Cells treated with cocaine for 48 h exhibited a higher rate of death compared with 24 h of treatment (Fig. 1A and B); in order to prevent severe loss of cells, 24 h of treatment was selected as the end point for subsequent experiments. The effect of cocaine on the production of O₂^- free radicals and H₂O₂ in cells with or without LPS and IFNγ stimulation was determined. It was found that there was no difference between the unstimulated or stimulated groups irrespective of cocaine treatment (P>0.05) for either of the products (Fig. 2A and B).

Next NO generation in cells was observed following stimulation and treatment. To determine the optimum concentrations of LPS and IFNγ, the cells were initially treated for 24 h with increasing concentrations of IFNγ against a fixed concentration (2.5 µg/ml) of LPS (Fig. 3A). Similarly, a dose-response experiment was performed for LPS was performed for 24 h against a fixed concentration (2.5 µg/ml) of IFNγ (Fig. 3B). It was found that 0.2 µg/ml LPS and 6 µg/ml IFNγ were ideal to stimulate NO/NO₂^- production without compromising the cell viability (data not shown), consistent with a previous study (24). Based on this, the cells were stimulated with LPS and IFNγ at these doses, and treated with cocaine for 24 h. Lack of LPS and IFNγ stimulation did not result in altered NO/NO₂^- production in the cocaine treated cells (Fig. 4); however, when stimulated with LPS alone, cocaine at different concentrations increased NO/NO₂^- production significantly in a dose-dependent manner compared with the unstimulated cocaine-treated cells (P<0.01), corroborating a previous report on LPS-induced NO/NO₂^- production (25).

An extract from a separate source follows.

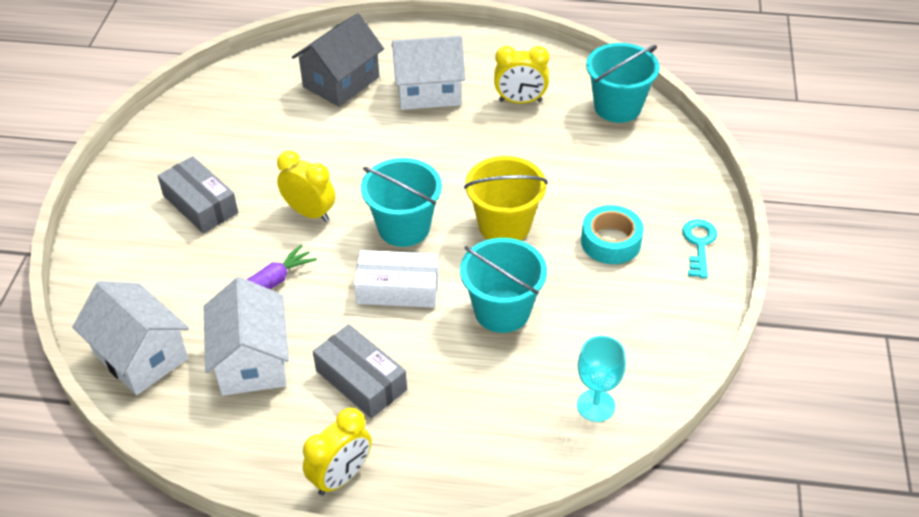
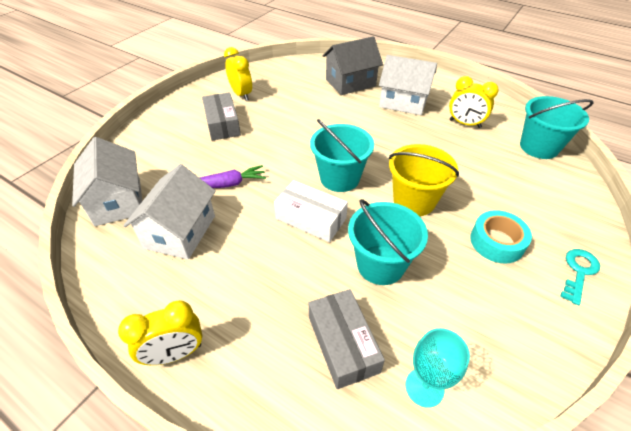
camera: 25 degrees right, 0 degrees up
yellow clock [277,151,335,222] -> yellow clock moved to [224,47,252,101]
grey box [313,324,407,419] -> grey box moved to [309,289,385,389]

Conversely, IFNγ-stimulated cells did not produce NO/NO₂^- following cocaine treatment. However, LPS and IFNγ-stimulated cells treated with cocaine showed a significant increase in NO/NO₂^- production (40-50x; absorbance, 0.04 to 0.05, respectively; Fig. 4) compared with the unstimulated cells (absorbance, 0.001; Fig. 4; P<0.001).

In the absence of external challenge to the cells, there was no significant increase in HIF-1α with cocaine treatment at 3 and 4 mM (Fig. 5). However, when the cells were challenged with LPS and IFNγ, the HIF-1α levels in cells treated with 4 mM cocaine increased significantly by 5-fold (P<0.05). The average increase was 25.3±4.9 pg/ml of the control (5.1±2.1 pg/ml).

In the absence of external challenge, cells treated with cocaine at 3 and 4 mM did not increase VEGF levels (Fig. 6). However, when the cells were challenged with LPS and IFNγ, the VEGF levels in the cells treated with 3 and 4 mM cocaine increased significantly (P<0.05). Compared with the control (41.8±4.5), the average increase was 60.5±3.9 and 66.4±1.1 pg/ml, respectively at 3 and 4 mM cocaine.